Part of being structured this year will be finding a good place to work and write. I have a sneaky suspicion that this will be the key to me being productive over the coming year or two on my PhD and it’s become very apparent that my office at work isn’t the best place for this to happen as I am frequently interrupted.  That said I lacked quality mentoring when I first moved to Manchester and I think the students appreciate having a ‘proper’ engineer that’s actually designed quality buildings being their lecturer, I wouldn’t want to lose the connection with the students as I genuinely enjoy watching them have their Aha! moment, it’s all going to be about striking a balance.

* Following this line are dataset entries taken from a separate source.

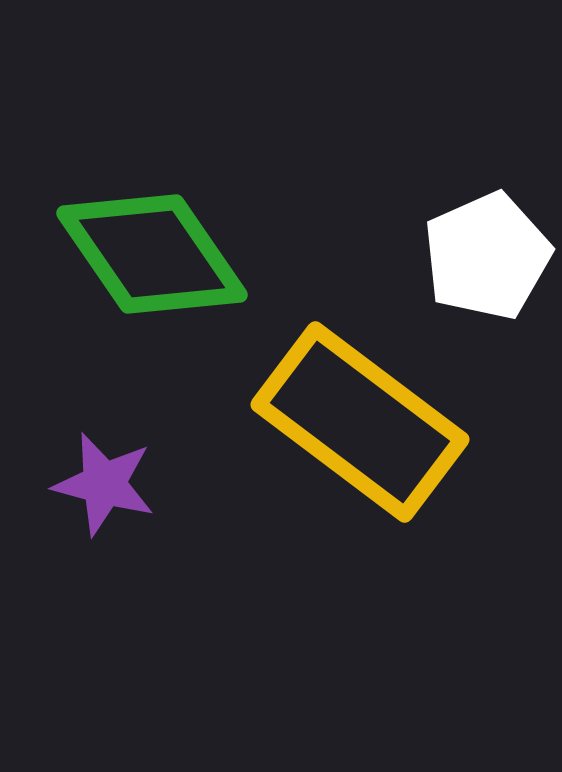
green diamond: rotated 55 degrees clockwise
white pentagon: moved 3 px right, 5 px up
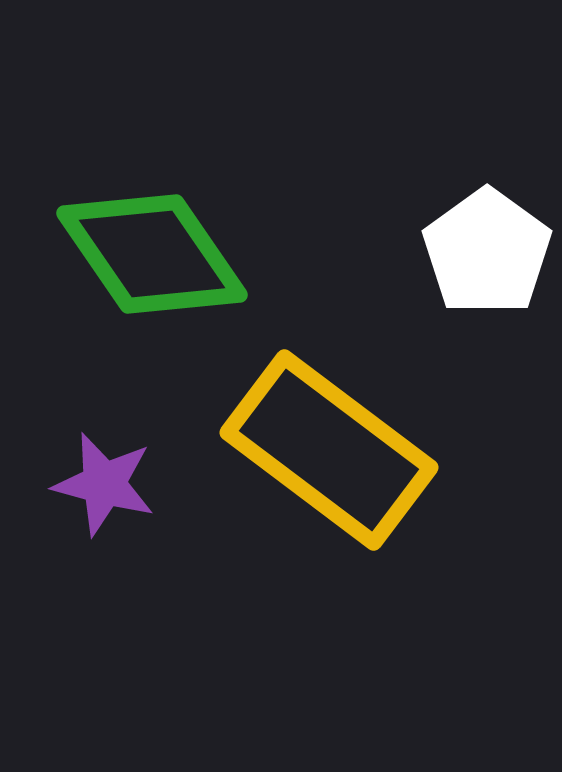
white pentagon: moved 4 px up; rotated 12 degrees counterclockwise
yellow rectangle: moved 31 px left, 28 px down
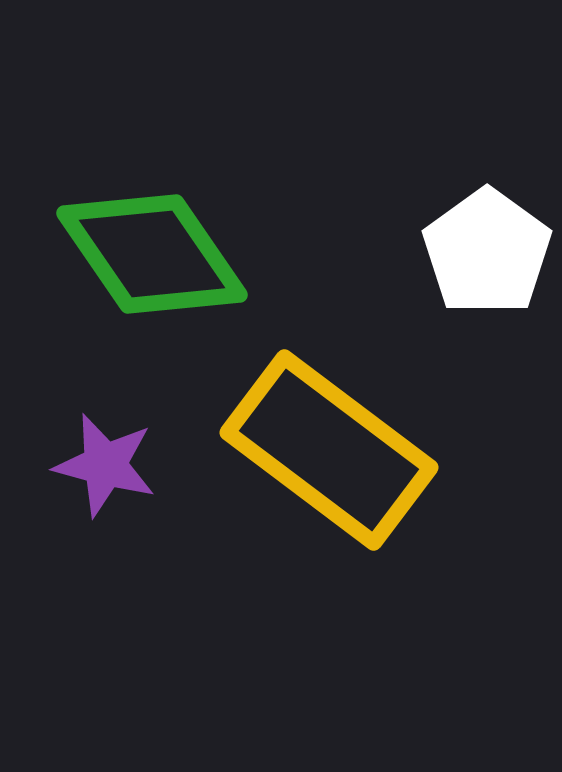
purple star: moved 1 px right, 19 px up
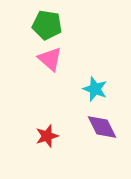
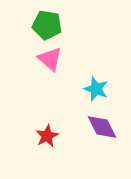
cyan star: moved 1 px right
red star: rotated 10 degrees counterclockwise
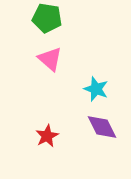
green pentagon: moved 7 px up
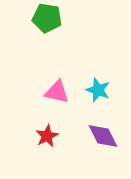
pink triangle: moved 7 px right, 33 px down; rotated 28 degrees counterclockwise
cyan star: moved 2 px right, 1 px down
purple diamond: moved 1 px right, 9 px down
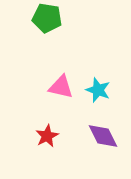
pink triangle: moved 4 px right, 5 px up
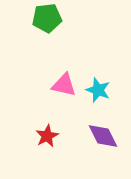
green pentagon: rotated 16 degrees counterclockwise
pink triangle: moved 3 px right, 2 px up
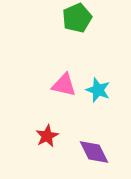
green pentagon: moved 30 px right; rotated 16 degrees counterclockwise
purple diamond: moved 9 px left, 16 px down
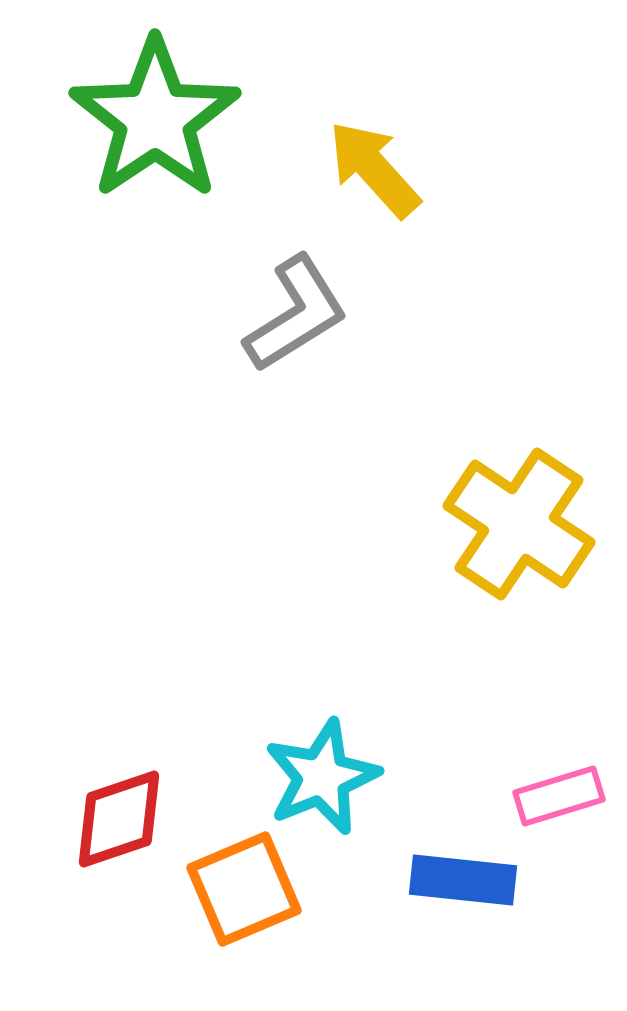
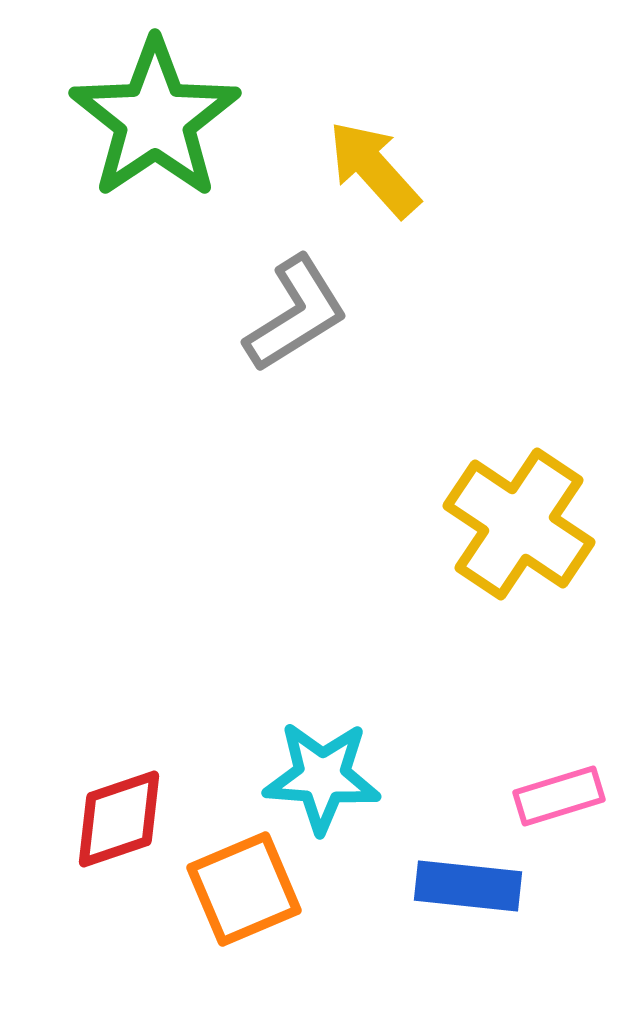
cyan star: rotated 26 degrees clockwise
blue rectangle: moved 5 px right, 6 px down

To identify and deliver various activities to do as a family, this could be baking, growing stuff, walking, or any of a multitude of things that we all enjoy, but currently they happen a little too infrequently for my liking.  I think a good way to achieve this could be to let the kids pick an activity that we do together and no matter how silly it turns out to be, then that’s what we do for an afternoon.

6 What are your immediate next steps to achieve these goals?

I need to create a schedule that can help me structure my time more effectively, this needs to happen at two or three levels: daily, weekly, and monthly initially so as to build a plan. I need to stick to this program quite strictly at first and then continue to improve and refine it until it becomes habit.

I need to go and buy some packets of seeds ready to start planting with the kids ready for our new greenhouse.